On the issue of Taiwan, The Economist states: "...the best way to minimize (the possibility of a Chinese invasion) is not to appease China by cutting Taiwan off from the international society. That would be to concede China's basic contention that whatever happens between China and Taiwan is an internal Chinese affair, and thus to concede its justification for an invasion of its island neighbor ..... The best policy is gradually to expand ties with Taiwan, as America is already doing. China should be left in no doubt that an invasion of Taiwan -- the United States's sixth largest trading partner -- would comprehensively wreck relations with capitalist Asia and the West, far more than the killings of the pro-democracy demonstrations in Beijing in 1989 ever did."
Also an advocate of a tougher line is Mr. Jim Hoagland, who wrote: "China adroitly manipulated a straw man argument to bully the United States into .. studied silence. By accusing Washington of trying to "contain China," Beijing tries to paint even moderate criticism of or differences with China as warlike acts which must be avoided" ("Why does America bash Japan and coddle China ?", International Herald Tribune, 10 August 1995). Mr. Hoagland also argues in favor of de-linking the Taiwan debate from China: "Just as Russia must not be given a veto over America's relations with the new democracies of Eastern Europe and the Ukraine, Beijing cannot be given power to determine how Washington conducts itself vis-á-vis Taiwan. U.S.-Taiwan relations cannot be held hostage to the paranoid, lurid fantasies of the gerontocracy that rules in Beijing."

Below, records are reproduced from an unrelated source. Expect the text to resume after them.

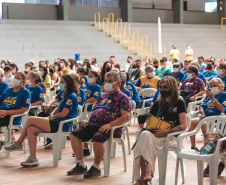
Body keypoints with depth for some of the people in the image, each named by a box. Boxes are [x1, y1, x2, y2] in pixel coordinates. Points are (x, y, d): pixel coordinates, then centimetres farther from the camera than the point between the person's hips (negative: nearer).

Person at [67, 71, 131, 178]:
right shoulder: (103, 97, 28)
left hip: (109, 128, -8)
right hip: (93, 125, 8)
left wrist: (110, 125, -21)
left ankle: (96, 168, -19)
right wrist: (88, 121, 10)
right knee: (74, 135, -9)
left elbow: (126, 116, -9)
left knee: (97, 138, -37)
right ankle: (81, 165, -3)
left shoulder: (122, 97, 4)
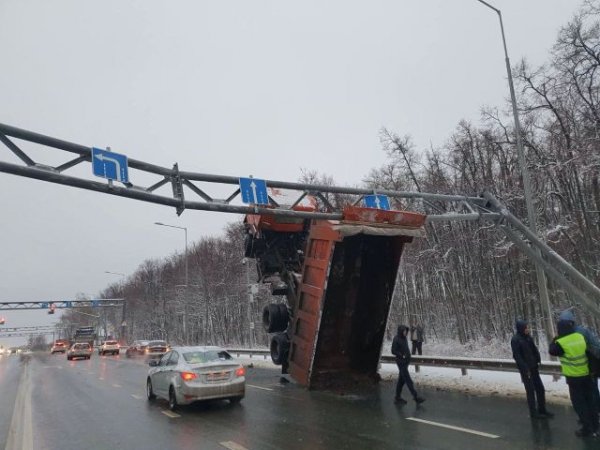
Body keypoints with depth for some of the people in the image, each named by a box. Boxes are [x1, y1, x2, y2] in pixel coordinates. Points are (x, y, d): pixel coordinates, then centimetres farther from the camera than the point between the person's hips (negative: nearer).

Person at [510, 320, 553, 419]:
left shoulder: (528, 337, 4)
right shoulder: (515, 340, -17)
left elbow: (534, 350, 11)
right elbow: (517, 356, -17)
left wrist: (538, 362, 0)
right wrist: (525, 369, -17)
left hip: (534, 368, 7)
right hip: (525, 370, -7)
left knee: (540, 388, 12)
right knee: (530, 390, 3)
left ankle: (542, 409, 27)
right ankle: (533, 413, 15)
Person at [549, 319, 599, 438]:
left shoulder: (560, 342, -20)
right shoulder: (581, 336, -5)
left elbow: (552, 351, -1)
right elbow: (587, 350, 12)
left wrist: (555, 340, 8)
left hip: (573, 377, -6)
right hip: (586, 374, 6)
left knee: (579, 403, 6)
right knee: (590, 400, 17)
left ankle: (587, 429, 10)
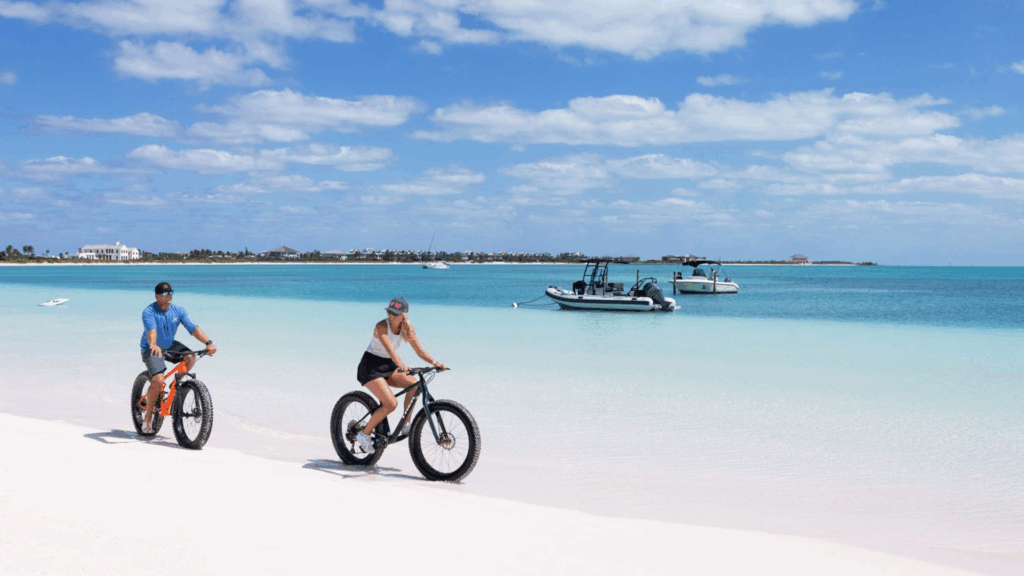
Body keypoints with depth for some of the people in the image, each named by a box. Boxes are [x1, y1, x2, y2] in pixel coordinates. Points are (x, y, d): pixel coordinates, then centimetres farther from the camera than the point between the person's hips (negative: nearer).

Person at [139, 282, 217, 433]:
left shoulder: (178, 310, -7)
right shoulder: (149, 312, -20)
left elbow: (193, 328, -16)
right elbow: (151, 331, -39)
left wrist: (208, 342, -32)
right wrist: (153, 345, -60)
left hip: (170, 345, 5)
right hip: (152, 350, -5)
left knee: (190, 357, -22)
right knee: (158, 381, -23)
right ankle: (147, 419, -5)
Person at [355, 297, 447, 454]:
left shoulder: (407, 329, -4)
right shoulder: (381, 326, -22)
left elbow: (419, 350, -6)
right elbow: (389, 347, -38)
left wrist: (434, 362, -23)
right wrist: (400, 364, -56)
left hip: (388, 367, 6)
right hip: (370, 367, -6)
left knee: (414, 384, -20)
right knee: (391, 404, -21)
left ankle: (406, 424, -7)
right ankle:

Last, but not least, we refer to the article which ruffled most feathers in Beijing: Charles Krauthammer's "Why we must contain China" (TIME Magazine, 31 July 1995). Mr. Krauthammer titillates Messrs. Winston Lord and Newt Gingrich for their diplomatic fibbing, and states that "...any rational policy towards a rising, threatening China would have exactly these two components: 1) containing China as it tries relentlessly to expand its reach, and 2) undermining its pseudo-Marxist but still ruthless dictatorship.